Covid-19 Vaccine Boosters May Be Necessary for Some People Before Others
Covid-19 booster vaccines may eventually be needed for everyone, even if some are faster than others — at least, those are the apparent expectations that come from the World Health Organization. On Thursday, Reuters reported on WHO internal documents setting out its scenarios for the near future of the pandemic, including one that predicts that most people may need boosters two years after their last dose. . More vulnerable groups such as the elderly may need it within a year after their last dose.
According to Reuters, the forecasts were put into discussion during a council meeting Thursday by Gavi, an organization and public-private partnership formed in 2000 by the WHO and other parties, including the Bill & Melinda Gates Foundation, which has been focused on providing vaccines to the world’s poorest countries. During the pandemic, Gavi, the WHO, and the Coalition for Epidemic Preparedness Innovations (CEPI) were responsible for the COVAX program, an initiative aimed at delivering a large share of covid-19 vaccine doses worldwide of development.

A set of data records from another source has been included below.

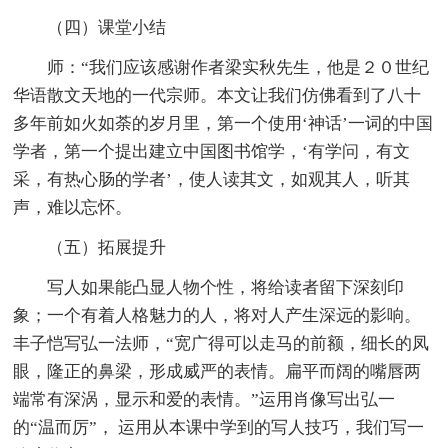
（四）课堂小结
师：“我们应该感谢作者梁实秋先生，他是２０世纪
华语散文天地的一代宗师。本文让我们仿佛看到了八十
多年前如火如荼的岁月里，第一个使用‘神话’一词的中国
学者，第一个提出建立中国图书馆学，‘有学问，有文
采，有热心肠的学者’，使人读其文，如观其人，听其
声，难以忘怀。
（五）拓展提升
写人如果能凸显人物个性，将给读者留下深刻印
象；一个有着人格魅力的人，将对人产生深远的影响。
丰子恺写弘一法师，“宽广得可以走马的前额，细长的凤
眼，隆正的鼻梁，形成威严的表情。扁平而阔的嘴唇两
端常有深涡，显示和爱的表情。”运用肖像写出弘一
的“温而厉”， 运用从本课中学到的写人技巧，我们写一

Under the baseline scenario, Reuters reported, the WHO predicts that the general public will need boosters in the next two years to keep up with evolving variants of the coronavirus. For people with weaker immune systems on average, such as the elderly, this need may come in a year instead.
The WHO did not respond to a request for comment from Reuters regarding the alleged forecasts. But a Gavi spokesman told the outlet that the COVAX program was planning to take into account a wide range of scenarios.
Indeed, there is a lot in the air when it comes to predicting the course of immunity from covid-19. Some experts with the US government and vaccine manufacturers they said that boosters may be needed in a year. Yet other studies have suggested that even natural immunity remains robust in people 11 months of age and older, while ongoing clinical trial data from Pfizer have indicated that people remain immune at least six months after their final dose. Infections and advanced infections among fully vaccinated continue to seem very rare as well.
Of course, as the coronavirus continues to evolve, there may eventually be variants capable of substantially evading the immunity provided by today’s vaccines or past infection. The immune system is a complicated machine, though, and there are many working parts to it that determine how we respond to a familiar germ. A hypothetical variant may someday be able to cause illness in over 50 percent of the vaccinated, for instance, but our immune system might still be trained enough to prevent most of us from ever getting seriously ill.
Some people are definitely more likely to benefit from boosters than others, though. On Wednesday, a study found that organ transplant recipients have developed signs of stronger immunity, including covid-specific antibodies, after a third dose of booster. That same day, experts gathered from the Centers for Disease Control and Prevention concluded that there was not enough evidence to support the recommendation of boosters for the general population at this time, but he accepted that certain groups, including older people or recipients of transplants, may need them. They even didn’t close the door one day advising them to everyone else.
However, the most urgent problem related to covid facing the world is not about vaccine boosters, but about getting the first doses at all as soon as possible. The COVAX program is not waited to come anywhere near to distribute its 2021 target of 2 billion doses of vaccine. And while there were important ones recent successes in the development of candidates for additional vaccinations, there have also been failures throughout the pandemic in providing vaccines to the world.
Since October 2020, for example, most of the world had been calling so that patent rights are temporarily waived so that vaccine production can be accelerated – a demand that the United States and other powerful parties, including at the Gates Foundation, he fought against. (As of May 2021, the United States now supports these waivers, but they are not yet of course if it happens.)
Currently, only 17% of the world’s population is partially vaccinated, and it may take until 2022 or more for a majority of the globe to get its shots.